Monday, January 27, 2014

Two Spokane Street Scenes

I was digging around at the American Memory site at the Library of Congress today, looking for Spokane-related images. There is a lot to explore, including perhaps hundreds of images of American Indians in and around Spokane at different eras. One of my favorite images (and one of the earliest) is this 1879 street scene:
Spokane people lined up to receive food in front of Loenberg's Store,
Spokane, Washington, 1887
There is a lot to love about this image. This is very early in Spokane history. so it is a fairly rare image of Spokane in its frontier stage. I love how the Indian men and women are unposed--going about their daily lives in their regular clothes, very different from the staged photographs of Indians so commonly produced by white photographers for white audiences. I love the questions the image provokes--When did the Indian Agents dispense rations in Spokane, and when did this stop? Are any of the individuals identifiable? Why was this photograph made in the first place? Who is R. D. Gwydir?--I have seen the name of this Indian Agent before and I think one could assemble a decent biography. (Update: Check out this brief biography at Wikipedia--what an interesting character!)  And then there is the dog!

The other thing I love is the simple fact that there is an exact location provided: "Lomberg's store, Southeast corner of Howard Street and Front Avenue." So often the location of historic photographs is a matter of guesswork, and my work with Spokane Historical has made me acutely aware of the value of precise locations. Front Avenue was renamed Spokane Falls Boulevard for Expo '74.

A fun thing to when you do have an exact location for a historic photograph is to go into Google Street View and see what the scene looks like today:

Boo Radley's! A fun little local shop with funky gifts--my teenaged son loves the place, as do I. The building in the 1879 photo is long gone, of course, probably burned in the fire ten years later.
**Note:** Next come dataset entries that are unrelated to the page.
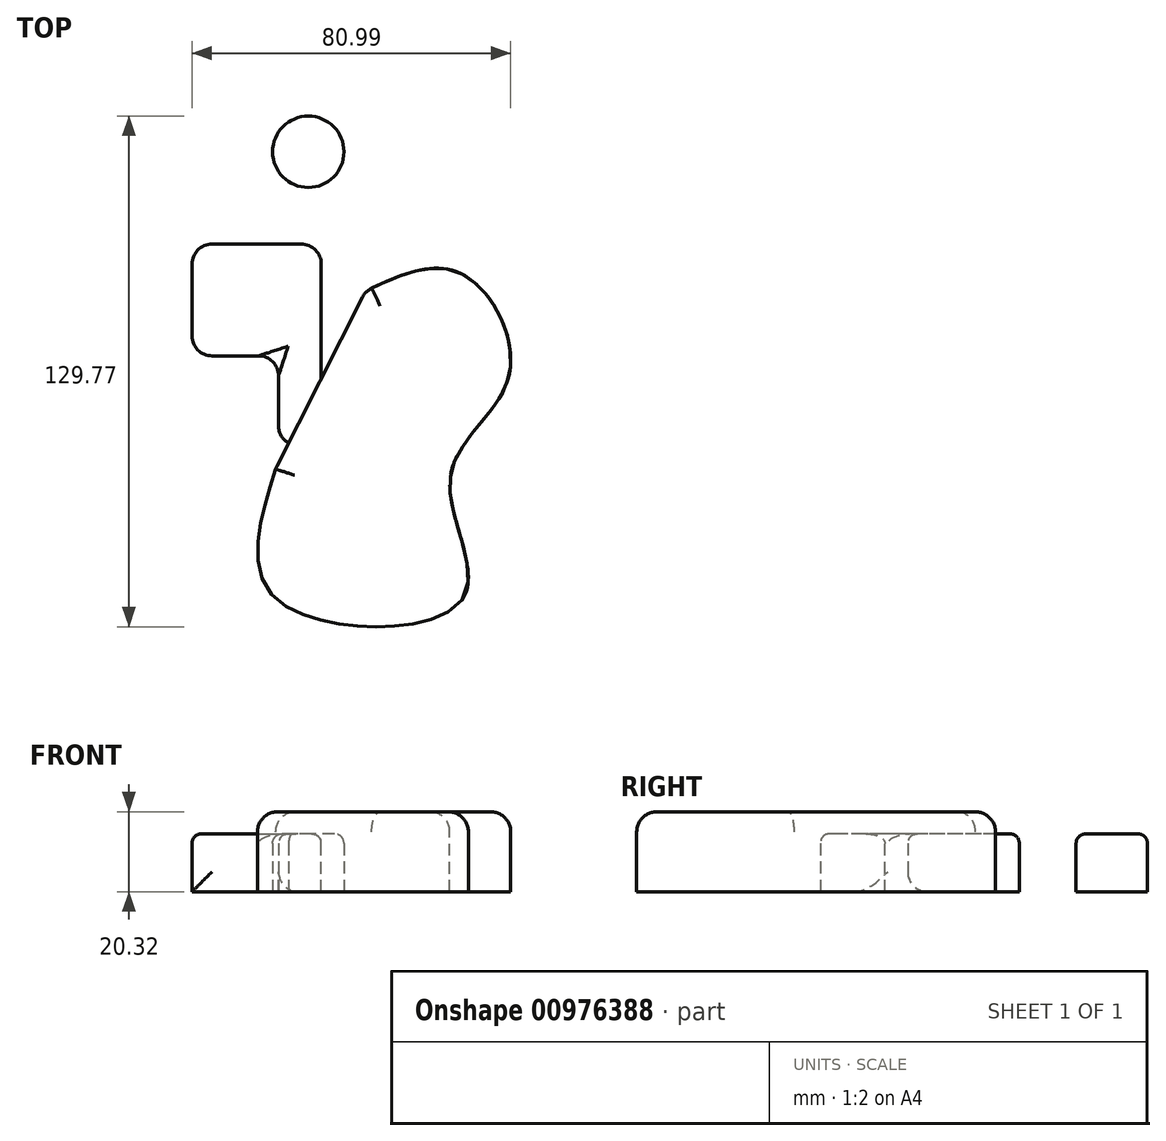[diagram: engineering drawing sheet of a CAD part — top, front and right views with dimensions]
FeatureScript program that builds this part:
annotation { "Feature Type Name" : "Feature", "Feature Type Description" : "" }
export const myFeature = defineFeature(function(context is Context, id is Id, definition is map)
    precondition{}
    {
        {
            var Q0;
            Q0=qCreatedBy(makeId("Top.planeOp"),FACE);
            var sketch = newSketch(context, id + "F0", { "sketchPlane" : qUnion([Q0])});
            skLineSegment(sketch, "E0.bottom", {"start": v(-62.8, 0) * mm, "end": v(-29.95, 0) * mm});
            skLineSegment(sketch, "E0.top", {"start": v(-62.8, -28.37) * mm, "end": v(-29.95, -28.37) * mm});
            skLineSegment(sketch, "E0.left", {"start": v(-62.8, 0) * mm, "end": v(-62.8, -28.37) * mm});
            skLineSegment(sketch, "E0.right", {"start": v(-29.95, 0) * mm, "end": v(-29.95, -28.37) * mm});
            skLineSegment(sketch, "E1.bottom", {"start": v(-40.8, -28.37) * mm, "end": v(-29.95, -28.37) * mm});
            skLineSegment(sketch, "E1.top", {"start": v(-40.8, -51.22) * mm, "end": v(-29.95, -51.22) * mm});
            skLineSegment(sketch, "E1.left", {"start": v(-40.8, -28.37) * mm, "end": v(-40.8, -51.22) * mm});
            skLineSegment(sketch, "E1.right", {"start": v(-29.95, -28.37) * mm, "end": v(-29.95, -51.22) * mm});
            skCircle(sketch, "E2", {"center": v(-33.24, 23.48) * mm, "radius": 9.07 * mm});
            skSolve(sketch);
        }
        {
            var Q0;
            Q0=makeQuery(id+"F0.imprint","IMPRINT",FACE,{"disambiguationData":[TD([[makeQuery(id+"F0.imprint","IMPRINT",EDGE,{"derivedFrom":sQuery(id+"F0.wireOp",EDGE,"E0.bottom")}),-1.0]])]});
            var Q1;
            Q1=makeQuery(id+"F0.imprint","IMPRINT",FACE,{"disambiguationData":[TD([[makeQuery(id+"F0.imprint","IMPRINT",EDGE,{"derivedFrom":sQuery(id+"F0.wireOp",EDGE,"E1.top")}),1.0]])]});
            var Q2;
            Q2=makeQuery(id+"F0.imprint","IMPRINT",FACE,{"disambiguationData":[TD([[makeQuery(id+"F0.imprint","IMPRINT",EDGE,{"derivedFrom":sQuery(id+"F0.wireOp",EDGE,"E2")}),1.0]])]});
            extrude(context, id + "F1", {"entities" : qUnion([Q0, Q1, Q2]), "depth" : 14.73 * mm, "offsetDistance" : 25.4 * mm});
        }
        {
            var Q0;
            Q0=makeQuery(id+"F1.opExtrude","CAP_FACE",FACE,{"disambiguationData":[OSD([sQuery(id+"F0.wireOp",EDGE,"E2")])],"isStart":false});
            extrude(context, id + "F2", {"entities" : qUnion([Q0]), "operationType" : NewBodyOperationType.ADD, "oppositeDirection" : true, "depth" : 7.37 * mm, "offsetDistance" : 25.4 * mm});
        }
        {
            var Q0;
            Q0=makeQuery(id+"F1.opExtrude","CAP_EDGE",EDGE,{"disambiguationData":[OSD([sQuery(id+"F0.wireOp",EDGE,"E0.right"),sQuery(id+"F0.wireOp",EDGE,"E1.right")])],"isStart":false});
            var Q1;
            Q1=makeQuery(id+"F1.opExtrude","CAP_EDGE",EDGE,{"disambiguationData":[OSD([sQuery(id+"F0.wireOp",EDGE,"E1.top")])],"isStart":false});
            var Q2;
            Q2=makeQuery(id+"F1.opExtrude","CAP_EDGE",EDGE,{"disambiguationData":[OSD([sQuery(id+"F0.wireOp",EDGE,"E1.left")])],"isStart":false});
            var Q3;
            Q3=makeQuery(id+"F1.opExtrude","CAP_EDGE",EDGE,{"disambiguationData":[OSD([sQuery(id+"F0.wireOp",EDGE,"E0.top")])],"isStart":false});
            var Q4;
            Q4=makeQuery(id+"F1.opExtrude","CAP_EDGE",EDGE,{"disambiguationData":[OSD([sQuery(id+"F0.wireOp",EDGE,"E0.left")])],"isStart":false});
            var Q5;
            Q5=makeQuery(id+"F1.opExtrude","CAP_EDGE",EDGE,{"disambiguationData":[OSD([sQuery(id+"F0.wireOp",EDGE,"E0.bottom")])],"isStart":false});
            var Q6;
            Q6=makeQuery(id+"F1.opExtrude","CAP_EDGE",EDGE,{"disambiguationData":[OSD([sQuery(id+"F0.wireOp",EDGE,"E2")])],"isStart":false});
            fillet(context, id + "F3", {"entities" : qUnion([Q0, Q1, Q2, Q3, Q4, Q5, Q6]), "radius" : 2.45 * mm, "tangentPropagation" : true, "allowEdgeOverflow" : false});
        }
        {
            var Q0;
            Q0=makeQuery(id+"F1.opExtrude","SWEPT_EDGE",EDGE,{"disambiguationData":[OSD([sQuery(id+"F0.wireOp",EDGE,"E1.top"),sQuery(id+"F0.wireOp",EDGE,"E1.right")])]});
            var Q1;
            Q1=makeQuery(id+"F1.opExtrude","SWEPT_EDGE",EDGE,{"disambiguationData":[OSD([sQuery(id+"F0.wireOp",EDGE,"E1.top"),sQuery(id+"F0.wireOp",EDGE,"E1.left")])]});
            var Q2;
            Q2=makeQuery(id+"F1.opExtrude","SWEPT_FACE",FACE,{"disambiguationData":[OSD([sQuery(id+"F0.wireOp",EDGE,"E0.top")])]});
            var Q3;
            Q3=makeQuery(id+"F1.opExtrude","SWEPT_EDGE",EDGE,{"disambiguationData":[OSD([sQuery(id+"F0.wireOp",EDGE,"E0.bottom"),sQuery(id+"F0.wireOp",EDGE,"E0.right")])]});
            var Q4;
            Q4=makeQuery(id+"F3.opFillet","BLEND_EDGE",EDGE,{"blendedFrom":[makeQuery(id+"F1.opExtrude","CAP_EDGE",EDGE,{"disambiguationData":[OSD([sQuery(id+"F0.wireOp",EDGE,"E0.bottom")])],"isStart":false}),makeQuery(id+"F1.opExtrude","CAP_EDGE",EDGE,{"disambiguationData":[OSD([sQuery(id+"F0.wireOp",EDGE,"E0.left")])],"isStart":false})],"blendedInto":[]});
            fillet(context, id + "F4", {"entities" : qUnion([Q0, Q1, Q2, Q3, Q4]), "radius" : 5.08 * mm, "tangentPropagation" : true, "allowEdgeOverflow" : false});
        }
        {
            var Q0;
            Q0=qCreatedBy(makeId("Top.planeOp"),FACE);
            var sketch = newSketch(context, id + "F5", { "sketchPlane" : qUnion([Q0])});
            skCircle(sketch, "E3.cCircle", {"center": v(-9.64, -35.62) * mm, "radius": 13.09 * mm, "construction": true});
            skLineSegment(sketch, "E3.0", {"start": v(-13.33, -50.28) * mm, "end": v(-24.17, -39.76) * mm});
            skLineSegment(sketch, "E3.1", {"start": v(-24.17, -39.76) * mm, "end": v(-20.48, -25.1) * mm});
            skLineSegment(sketch, "E3.2", {"start": v(-20.48, -25.1) * mm, "end": v(-5.95, -20.97) * mm});
            skLineSegment(sketch, "E3.3", {"start": v(-5.95, -20.97) * mm, "end": v(4.9, -31.5) * mm});
            skLineSegment(sketch, "E3.4", {"start": v(4.9, -31.5) * mm, "end": v(1.21, -46.15) * mm});
            skLineSegment(sketch, "E3.5", {"start": v(1.21, -46.15) * mm, "end": v(-13.33, -50.28) * mm});
            skPoint(sketch, "E3.0.midPoint", {"position": v(-18.75, -45.02) * mm});
            skFitSpline(sketch, "E4", {"points": [v(-18.72, -11.93) * mm, v(5.58, -7.46) * mm, v(17.73, -33.44) * mm, v(2.8, -59.23) * mm, v(5.7, -90.56) * mm, v(-40.72, -90.69) * mm, v(-41.38, -56.77) * mm], "startDerivative": vector(174.38, 82.58) * mm, "endDerivative": vector(74.35, 233.19) * mm});
            skFitSpline(sketch, "E5", {"points": [v(-41.38, -56.77) * mm, v(-18.72, -11.93) * mm], "startDerivative": vector(22.67, 44.84) * mm, "endDerivative": vector(22.67, 44.84) * mm});
            skSolve(sketch);
        }
        {
            var Q0;
            Q0=makeQuery(id+"F5.imprint","IMPRINT",FACE,{"disambiguationData":[TD([[makeQuery(id+"F5.imprint","IMPRINT",EDGE,{"derivedFrom":sQuery(id+"F5.wireOp",EDGE,"E3.0")}),-1.0]])]});
            var Q1;
            Q1=makeQuery(id+"F5.imprint","IMPRINT",FACE,{"disambiguationData":[TD([[makeQuery(id+"F5.imprint","IMPRINT",EDGE,{"derivedFrom":sQuery(id+"F5.wireOp",EDGE,"E3.0")}),1.0]])]});
            extrude(context, id + "F6", {"entities" : qUnion([Q0, Q1]), "operationType" : NewBodyOperationType.ADD, "depth" : 20.32 * mm, "offsetDistance" : 25.4 * mm});
        }
        {
            var Q0;
            Q0=makeQuery(id+"F6.opExtrude","CAP_EDGE",EDGE,{"disambiguationData":[OSD([sQuery(id+"F5.wireOp",EDGE,"E4")])],"isStart":false});
            fillet(context, id + "F7", {"entities" : qUnion([Q0]), "radius" : 5.08 * mm, "tangentPropagation" : true, "allowEdgeOverflow" : false});
        }
        {
            var Q0;
            Q0=makeQuery(id+"F6.opExtrude","CAP_EDGE",EDGE,{"disambiguationData":[OSD([sQuery(id+"F5.wireOp",EDGE,"E5")])],"isStart":false});
            var Q1;
            Q1=makeQuery(id+"F7.opFillet","BLEND_EDGE",EDGE,{"disambiguationData":[OD(1.0)],"blendedFrom":[makeQuery(id+"F6.opExtrude","CAP_EDGE",EDGE,{"disambiguationData":[OSD([sQuery(id+"F5.wireOp",EDGE,"E4")])],"isStart":false}),makeQuery(id+"F6.opExtrude","SWEPT_FACE",FACE,{"disambiguationData":[OSD([sQuery(id+"F5.wireOp",EDGE,"E5")])]})],"blendedInto":[makeQuery(id+"F6.opExtrude","SWEPT_FACE",FACE,{"disambiguationData":[OSD([sQuery(id+"F5.wireOp",EDGE,"E5")])]})]});
            fillet(context, id + "F8", {"entities" : qUnion([Q0, Q1]), "radius" : 5.08 * mm, "tangentPropagation" : true, "allowEdgeOverflow" : false});
        }
    });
I will think of that photograph every time I walk past this corner. 


James Stripes said...

Great photo!

One question: wasn't Front Street renamed Trent at some point, and then renamed Spokane Falls Boulevard in 1974?

Clayton Hanson said...

Larry, I have Kevin Dye's dissertation on the Gwydir manuscript.

He's currently an English instructor at Chemeketa Community College in Salem.

I've sent him an e-mail but you might be able to contact him for more information from his research.

Larry Cebula said...

James, I don't know. The Sanborn maps would sort out the history of the street name pretty quickly.

Clayton: I had no idea there was a dissertation on Gwydir. I so need to read it!

JesseTinsley said...

Thank you for the cool photo and background. Below is a link to a short history that references a store owner named Bernhard Loewenberg, who had a mercantile store in Spokane. He is likely the one referenced in the photo of the Indians waiting for their distribution. Loewenberg was burned out of business in the 1889 fire. Sadly, he had just built a luxury home in Browne's Addition, which he traded to E.J. Robert, an engineer who worked for railroad magnate Daniel Corbin. The house is now a bed-and-breakfast called the E.J. Roberts Mansion.